I was pulled aside a couple of months ago by two fellow elders for talking to a disfellowshipped friend of mine at the hall in the second school (we still haven't renamed it even though 'the school' no longer exists) with another elder.
Aside from my calling them Pharisees meddling in other people's business, I suggested they read this Watchtower article: w74 1st August pp. 466-473 Maintaining a Balanced Viewpoint Toward Disfellowshipped Ones. It's gold dust when it comes to reasoning with any judgmental JW over the shunning issue, especially an elder.
Par. 5: Congregational elders, as well as individual members of a congregation, therefore, ought to guard against developing an attitude approaching that which some Jewish rabbinical writers fomented toward Gentiles in viewing them as virtual enemies. It is right to hate the wrong committed by the disfellowshipped one, but it is not right to hate the person nor is it right to treat such ones in an inhumane way.
Par. 9: What, then, if a congregation elder were to meet up with a person who had been disfellowshipped, perhaps in the elder’s daily routine, on the street, in his secular work or similar activity? ... but not all who slip into a sinful way become ‘deceivers and antichrists.’ So, if that one is not of that class, would not Jehovah God’s own example allow for the elder to speak words exhorting the disfellowshipped one to seek to regain a good standing with God? (my thoughts: if it's ok for an elder then why not for anyone else? After all, we are all supposed to be the same.)
Par. 10: We may note, too, that at 1 Corinthians 5:11 the apostle warns against mixing in company with one who “is” a fornicator or practiser of some other kind of serious wrongdoing. What, however, of the one who has been disfellowshipped for being that kind of person but who thereafter, either at an early point or at a later point in time, gives consistent evidence of discontinuing such wrong practice, stopping it? Can it be said that he or she still “is” a fornicator or whatever type of wrongdoer such a one was that caused him or her to be as “leaven” toward the congregation?

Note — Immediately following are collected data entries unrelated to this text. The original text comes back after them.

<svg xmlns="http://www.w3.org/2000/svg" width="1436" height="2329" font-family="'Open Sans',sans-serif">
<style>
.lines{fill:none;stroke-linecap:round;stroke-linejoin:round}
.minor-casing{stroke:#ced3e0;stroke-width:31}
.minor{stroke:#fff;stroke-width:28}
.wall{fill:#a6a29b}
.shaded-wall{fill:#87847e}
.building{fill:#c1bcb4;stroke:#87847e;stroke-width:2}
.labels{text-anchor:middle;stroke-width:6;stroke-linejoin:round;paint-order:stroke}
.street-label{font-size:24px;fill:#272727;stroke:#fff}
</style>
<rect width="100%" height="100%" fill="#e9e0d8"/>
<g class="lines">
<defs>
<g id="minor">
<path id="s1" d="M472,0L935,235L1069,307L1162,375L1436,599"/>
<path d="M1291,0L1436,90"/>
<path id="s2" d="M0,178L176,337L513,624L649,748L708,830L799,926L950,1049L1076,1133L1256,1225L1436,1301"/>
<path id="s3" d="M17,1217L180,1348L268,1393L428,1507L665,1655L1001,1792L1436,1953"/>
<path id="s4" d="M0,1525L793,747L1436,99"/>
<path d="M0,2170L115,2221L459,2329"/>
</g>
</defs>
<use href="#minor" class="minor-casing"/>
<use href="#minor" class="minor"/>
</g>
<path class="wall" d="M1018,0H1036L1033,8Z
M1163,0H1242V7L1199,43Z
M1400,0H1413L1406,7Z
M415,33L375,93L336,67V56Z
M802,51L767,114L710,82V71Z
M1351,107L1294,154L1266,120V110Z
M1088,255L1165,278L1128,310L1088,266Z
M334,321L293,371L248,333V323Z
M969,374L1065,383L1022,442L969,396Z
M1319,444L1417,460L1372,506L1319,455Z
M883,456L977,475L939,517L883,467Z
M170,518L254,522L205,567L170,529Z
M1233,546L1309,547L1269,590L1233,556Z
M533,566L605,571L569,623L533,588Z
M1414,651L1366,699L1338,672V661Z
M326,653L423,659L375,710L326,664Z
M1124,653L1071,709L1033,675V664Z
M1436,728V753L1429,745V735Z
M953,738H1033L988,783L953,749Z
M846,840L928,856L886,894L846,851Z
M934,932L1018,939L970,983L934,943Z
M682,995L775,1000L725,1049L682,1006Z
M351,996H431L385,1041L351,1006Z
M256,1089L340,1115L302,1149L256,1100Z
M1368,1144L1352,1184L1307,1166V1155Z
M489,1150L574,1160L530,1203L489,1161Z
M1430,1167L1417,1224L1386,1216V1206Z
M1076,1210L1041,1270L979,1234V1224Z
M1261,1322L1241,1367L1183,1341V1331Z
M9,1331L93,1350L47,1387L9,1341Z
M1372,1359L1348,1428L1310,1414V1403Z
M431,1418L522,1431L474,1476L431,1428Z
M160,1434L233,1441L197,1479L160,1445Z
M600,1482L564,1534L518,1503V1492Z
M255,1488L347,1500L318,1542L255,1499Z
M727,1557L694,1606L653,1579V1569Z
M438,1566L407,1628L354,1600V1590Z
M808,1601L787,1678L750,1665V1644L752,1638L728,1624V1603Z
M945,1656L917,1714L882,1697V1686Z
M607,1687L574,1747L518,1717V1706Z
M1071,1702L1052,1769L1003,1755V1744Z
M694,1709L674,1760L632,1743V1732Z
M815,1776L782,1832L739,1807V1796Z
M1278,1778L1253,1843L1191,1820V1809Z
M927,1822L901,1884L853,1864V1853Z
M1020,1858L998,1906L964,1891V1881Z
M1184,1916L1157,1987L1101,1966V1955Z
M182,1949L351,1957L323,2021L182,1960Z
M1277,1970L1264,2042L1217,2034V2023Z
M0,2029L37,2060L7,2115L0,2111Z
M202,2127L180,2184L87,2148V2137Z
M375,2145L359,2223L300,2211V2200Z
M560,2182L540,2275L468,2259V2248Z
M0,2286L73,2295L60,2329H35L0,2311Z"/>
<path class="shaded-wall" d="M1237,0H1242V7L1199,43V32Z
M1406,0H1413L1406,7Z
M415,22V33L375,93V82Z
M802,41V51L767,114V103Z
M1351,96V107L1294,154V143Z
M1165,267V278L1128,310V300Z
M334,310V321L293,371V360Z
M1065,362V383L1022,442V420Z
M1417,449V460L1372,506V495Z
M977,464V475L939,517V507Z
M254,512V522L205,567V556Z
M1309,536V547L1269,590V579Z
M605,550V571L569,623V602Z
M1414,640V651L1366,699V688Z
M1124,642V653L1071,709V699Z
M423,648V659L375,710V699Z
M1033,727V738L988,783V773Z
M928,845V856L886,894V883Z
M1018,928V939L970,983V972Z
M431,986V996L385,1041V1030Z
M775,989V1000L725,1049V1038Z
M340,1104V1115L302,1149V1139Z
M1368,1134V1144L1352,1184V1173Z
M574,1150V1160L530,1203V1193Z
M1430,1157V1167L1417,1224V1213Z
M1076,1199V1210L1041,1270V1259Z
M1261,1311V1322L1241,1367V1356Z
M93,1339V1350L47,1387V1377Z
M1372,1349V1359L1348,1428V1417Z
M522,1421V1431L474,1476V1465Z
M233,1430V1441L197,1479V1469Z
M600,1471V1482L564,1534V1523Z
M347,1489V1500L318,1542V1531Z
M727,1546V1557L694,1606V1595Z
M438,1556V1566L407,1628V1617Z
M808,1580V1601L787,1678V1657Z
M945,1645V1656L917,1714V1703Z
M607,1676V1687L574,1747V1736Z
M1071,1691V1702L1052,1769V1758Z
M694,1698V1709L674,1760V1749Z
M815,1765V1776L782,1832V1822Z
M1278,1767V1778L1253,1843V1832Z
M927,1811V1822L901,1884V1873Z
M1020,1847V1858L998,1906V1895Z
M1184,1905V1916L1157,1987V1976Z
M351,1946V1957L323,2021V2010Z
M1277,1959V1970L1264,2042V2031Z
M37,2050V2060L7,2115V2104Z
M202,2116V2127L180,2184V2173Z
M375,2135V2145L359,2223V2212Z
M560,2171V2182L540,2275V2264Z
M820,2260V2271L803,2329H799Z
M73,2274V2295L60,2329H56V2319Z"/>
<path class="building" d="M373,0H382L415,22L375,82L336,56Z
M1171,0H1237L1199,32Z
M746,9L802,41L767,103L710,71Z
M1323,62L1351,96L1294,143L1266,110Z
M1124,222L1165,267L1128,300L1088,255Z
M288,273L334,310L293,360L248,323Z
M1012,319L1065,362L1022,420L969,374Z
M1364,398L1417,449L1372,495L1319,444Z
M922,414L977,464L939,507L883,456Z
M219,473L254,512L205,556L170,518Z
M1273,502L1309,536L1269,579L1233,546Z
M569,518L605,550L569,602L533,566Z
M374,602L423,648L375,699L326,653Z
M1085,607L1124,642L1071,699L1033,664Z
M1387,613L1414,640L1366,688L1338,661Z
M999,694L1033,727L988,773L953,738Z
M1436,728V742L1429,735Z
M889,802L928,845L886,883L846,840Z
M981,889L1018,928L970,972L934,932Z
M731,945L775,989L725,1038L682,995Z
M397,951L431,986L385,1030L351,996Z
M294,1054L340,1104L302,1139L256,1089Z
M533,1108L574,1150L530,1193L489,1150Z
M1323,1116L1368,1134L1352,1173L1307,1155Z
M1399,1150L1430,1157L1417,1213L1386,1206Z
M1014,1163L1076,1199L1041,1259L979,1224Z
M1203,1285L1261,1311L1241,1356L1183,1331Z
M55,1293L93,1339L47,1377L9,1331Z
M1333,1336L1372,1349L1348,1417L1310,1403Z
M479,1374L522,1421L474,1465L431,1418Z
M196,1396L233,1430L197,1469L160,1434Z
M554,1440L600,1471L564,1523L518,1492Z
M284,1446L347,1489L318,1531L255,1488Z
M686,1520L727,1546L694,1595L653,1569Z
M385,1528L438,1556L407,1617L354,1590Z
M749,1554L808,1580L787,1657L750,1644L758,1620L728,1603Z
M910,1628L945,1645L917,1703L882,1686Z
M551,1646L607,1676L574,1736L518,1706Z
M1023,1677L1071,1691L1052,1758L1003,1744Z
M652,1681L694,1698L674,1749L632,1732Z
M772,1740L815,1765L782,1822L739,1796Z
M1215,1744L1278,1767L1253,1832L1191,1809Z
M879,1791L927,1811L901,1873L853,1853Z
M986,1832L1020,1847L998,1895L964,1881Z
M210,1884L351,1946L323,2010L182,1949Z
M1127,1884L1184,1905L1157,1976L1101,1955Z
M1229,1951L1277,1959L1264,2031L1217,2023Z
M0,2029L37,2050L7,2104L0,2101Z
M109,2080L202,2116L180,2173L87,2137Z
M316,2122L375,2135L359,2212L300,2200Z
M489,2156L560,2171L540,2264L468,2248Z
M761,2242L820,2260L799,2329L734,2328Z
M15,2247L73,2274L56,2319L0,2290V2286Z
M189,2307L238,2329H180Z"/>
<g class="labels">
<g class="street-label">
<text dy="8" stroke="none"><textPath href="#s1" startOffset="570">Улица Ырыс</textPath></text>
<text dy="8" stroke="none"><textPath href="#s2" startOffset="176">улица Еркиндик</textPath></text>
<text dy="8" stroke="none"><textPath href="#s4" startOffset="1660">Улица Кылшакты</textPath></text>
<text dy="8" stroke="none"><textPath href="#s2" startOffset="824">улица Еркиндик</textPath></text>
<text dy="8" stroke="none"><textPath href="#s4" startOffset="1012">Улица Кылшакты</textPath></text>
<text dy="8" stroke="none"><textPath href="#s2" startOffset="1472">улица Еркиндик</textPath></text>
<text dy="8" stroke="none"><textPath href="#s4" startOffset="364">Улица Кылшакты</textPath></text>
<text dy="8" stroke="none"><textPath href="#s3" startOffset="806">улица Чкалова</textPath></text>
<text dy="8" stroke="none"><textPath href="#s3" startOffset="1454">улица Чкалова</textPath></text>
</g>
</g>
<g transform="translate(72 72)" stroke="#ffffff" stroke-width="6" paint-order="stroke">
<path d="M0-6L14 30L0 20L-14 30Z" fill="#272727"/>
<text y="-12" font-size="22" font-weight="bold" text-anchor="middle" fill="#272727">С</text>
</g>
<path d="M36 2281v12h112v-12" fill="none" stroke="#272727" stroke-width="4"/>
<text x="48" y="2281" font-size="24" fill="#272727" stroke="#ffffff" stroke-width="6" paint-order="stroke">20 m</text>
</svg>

Par. 21: As to disfellowshipped family members (not minor sons or daughters) living outside the home, each family must decide to what extent they will have association with such ones. This is not something that the congregational elders can decide for them. What the elders are concerned with is that “leaven” is not reintroduced into the congregation through spiritual fellowshipping with those who had to be removed as such “leaven.” Thus, if a disfellowshipped parent goes to visit a son or daughter or to see grandchildren and is allowed to enter the Christian home, this is not the concern of the elders. Such a one has a natural right to visit his blood relatives and his offspring. Similarly, when sons or daughters render honour to a parent, though disfellowshipped, by calling to see how such a one’s physical health is or what needs he or she may have, this act in itself is not a spiritual fellowshipping.
I got the rebuttal that this is "old information" and we have updated procedures since then so I replied, "well how come it has not been edited out of the WT Library then? Also I find this much more in harmony with how Jesús treated non-Christians, even notorious sinners, rather than the attitude you two are displaying!" I had no further bother.
The WTS has taken disfellowshipping way too far and goes against even their own original thoughts when they criticised the Catholics back in the 50s for doing the very same thing. As Angus Stewart said when questioning Geoff Jackson in the ARC trial two years ago, 'there is no graceful way to leave the Jehovah's Witnesses'!
I hope that WT article helps some of you.